Sharing the homo genus with a furry cousin
One thing DNA sequencing has illustrated is that every organism on earth evolved from the same primordial soup. The genetic blueprints of many animals are astoundingly similar to our own because all species are related.

Scientists have also stated that humans share 99% of their genes with mice and dolphins. Yet Morris Goodman hasn’t recommended adding these animal friends to the homo genus.

Human beings and chimpanzees may share 99.4% of the same DNA but these species differ significantly in appearance, behavior and ability. These are the critical differences that differentiate humans from the animal kingdom. Chimps need to stay where they belong.

As for the “far-reaching implications” mentioned by the Herald News Staff…. Why wouldn’t we continue to cage our furry cousins? Humans cage their brethren. Perhaps a visit to the Old Colony Correctional Center in Bridgewater will serve as a friendly reminder. According to the U.S. Bureau of Justice Statistics, over 2 million inmates were held in federal or state prisons or local jails in June of 2002.

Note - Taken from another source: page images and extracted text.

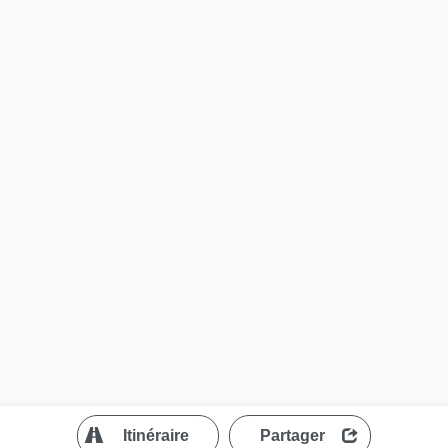
?
Itinéraire
Partager
MapLibre
| ©
OpenStreetMap contributors
200 m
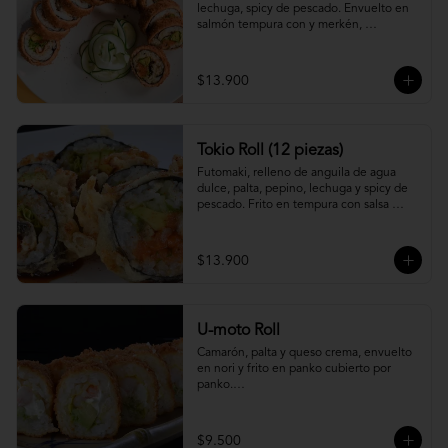
lechuga, spicy de pescado. Envuelto en 
salmón tempura con y merkén, 
acompáñalo con salsa unagi.
$13.900
Tokio Roll (12 piezas)
Futomaki, relleno de anguila de agua 
dulce, palta, pepino, lechuga y spicy de 
pescado. Frito en tempura con salsa 
unagi y merquén.
$13.900
U-moto Roll
Camarón, palta y queso crema, envuelto 
en nori y frito en panko cubierto por 
panko.

Foto referencial.
$9.500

As for medical testing, humans have to participate in clinical trials of experimental drugs prior to approval by the Food and Drug Administration (FDA). Each successive phase of testing involves a larger number of human subjects. And even after the FDA has granted a New Drug Approval (NDA), pharmaceutical companies conduct studies on people. Humans are subject to plenty of testing by the medical community. It’s only fair that animals serve as the first line of defense.

The religious community doesn’t hold a monopoly on the belief that the “soul,” or the ability to reason, separates man from animal. Animals do not weigh decisions based on future consequences or any code of morality. Animals cannot develop language to communicate or a culture to celebrate. Animals do not practice religion or recognize the possibility of a “higher power.” Animals do not have the ability to conceptualize.

And while man needs to curb the current rate of consumption, humans must learn to take care of their own before jumping on a bandwagon to clean-up “jungles and wild places.”

If the current state of global sustainability is any indication, the chimpanzees may prefer to do without our assistance.